**Task instructions:** Report each line of the listing that contains the string "ncbackup".

**Records for this task:**
_ _ _ _ _
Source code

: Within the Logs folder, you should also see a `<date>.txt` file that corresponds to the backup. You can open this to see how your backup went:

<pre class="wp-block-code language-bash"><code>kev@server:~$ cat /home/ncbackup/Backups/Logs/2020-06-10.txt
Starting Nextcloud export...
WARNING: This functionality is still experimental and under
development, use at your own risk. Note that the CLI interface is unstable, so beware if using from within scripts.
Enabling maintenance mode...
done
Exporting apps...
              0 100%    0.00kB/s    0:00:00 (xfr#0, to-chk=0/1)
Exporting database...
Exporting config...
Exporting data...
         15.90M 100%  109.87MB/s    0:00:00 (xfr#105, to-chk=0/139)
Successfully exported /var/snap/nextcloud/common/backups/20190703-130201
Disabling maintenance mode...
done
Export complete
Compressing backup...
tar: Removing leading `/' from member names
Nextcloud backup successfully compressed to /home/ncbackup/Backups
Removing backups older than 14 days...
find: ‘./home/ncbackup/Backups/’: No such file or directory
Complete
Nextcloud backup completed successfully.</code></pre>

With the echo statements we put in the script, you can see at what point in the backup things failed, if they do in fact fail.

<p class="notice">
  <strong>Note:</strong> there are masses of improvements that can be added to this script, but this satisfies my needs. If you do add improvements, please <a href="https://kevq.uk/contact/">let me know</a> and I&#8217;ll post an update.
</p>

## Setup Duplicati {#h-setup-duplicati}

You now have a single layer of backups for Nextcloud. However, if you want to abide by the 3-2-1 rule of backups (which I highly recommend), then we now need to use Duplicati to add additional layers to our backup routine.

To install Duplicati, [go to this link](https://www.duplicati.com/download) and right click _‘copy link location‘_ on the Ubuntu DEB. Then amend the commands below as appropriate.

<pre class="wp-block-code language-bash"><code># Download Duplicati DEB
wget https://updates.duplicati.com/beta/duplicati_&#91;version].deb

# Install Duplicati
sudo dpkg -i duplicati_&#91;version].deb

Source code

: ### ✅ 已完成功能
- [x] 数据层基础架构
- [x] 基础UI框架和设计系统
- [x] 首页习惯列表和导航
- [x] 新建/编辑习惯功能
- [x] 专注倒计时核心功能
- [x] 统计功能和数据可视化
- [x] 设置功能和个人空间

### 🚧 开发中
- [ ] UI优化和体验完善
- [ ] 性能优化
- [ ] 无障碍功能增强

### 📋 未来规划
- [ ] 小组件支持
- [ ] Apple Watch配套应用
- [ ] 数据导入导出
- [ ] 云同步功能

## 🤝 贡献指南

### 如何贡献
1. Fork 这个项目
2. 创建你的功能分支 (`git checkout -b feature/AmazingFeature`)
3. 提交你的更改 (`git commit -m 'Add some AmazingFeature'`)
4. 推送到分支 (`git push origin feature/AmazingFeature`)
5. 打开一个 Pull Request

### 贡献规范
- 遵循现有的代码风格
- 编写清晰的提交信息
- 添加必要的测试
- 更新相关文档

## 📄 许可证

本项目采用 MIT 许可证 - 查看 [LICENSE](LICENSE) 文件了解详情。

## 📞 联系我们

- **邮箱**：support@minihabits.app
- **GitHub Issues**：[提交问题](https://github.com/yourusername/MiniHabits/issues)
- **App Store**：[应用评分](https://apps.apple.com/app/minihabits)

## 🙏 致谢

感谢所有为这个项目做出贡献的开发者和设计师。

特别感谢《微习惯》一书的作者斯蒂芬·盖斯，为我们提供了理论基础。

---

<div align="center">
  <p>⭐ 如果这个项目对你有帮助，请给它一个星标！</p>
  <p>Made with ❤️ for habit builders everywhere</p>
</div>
_ _ _ _ _
**Response for this exercise:**
<pre class="wp-block-code language-bash"><code>kev@server:~$ cat /home/ncbackup/Backups/Logs/2020-06-10.txt
Nextcloud backup successfully compressed to /home/ncbackup/Backups
find: ‘./home/ncbackup/Backups/’: No such file or directory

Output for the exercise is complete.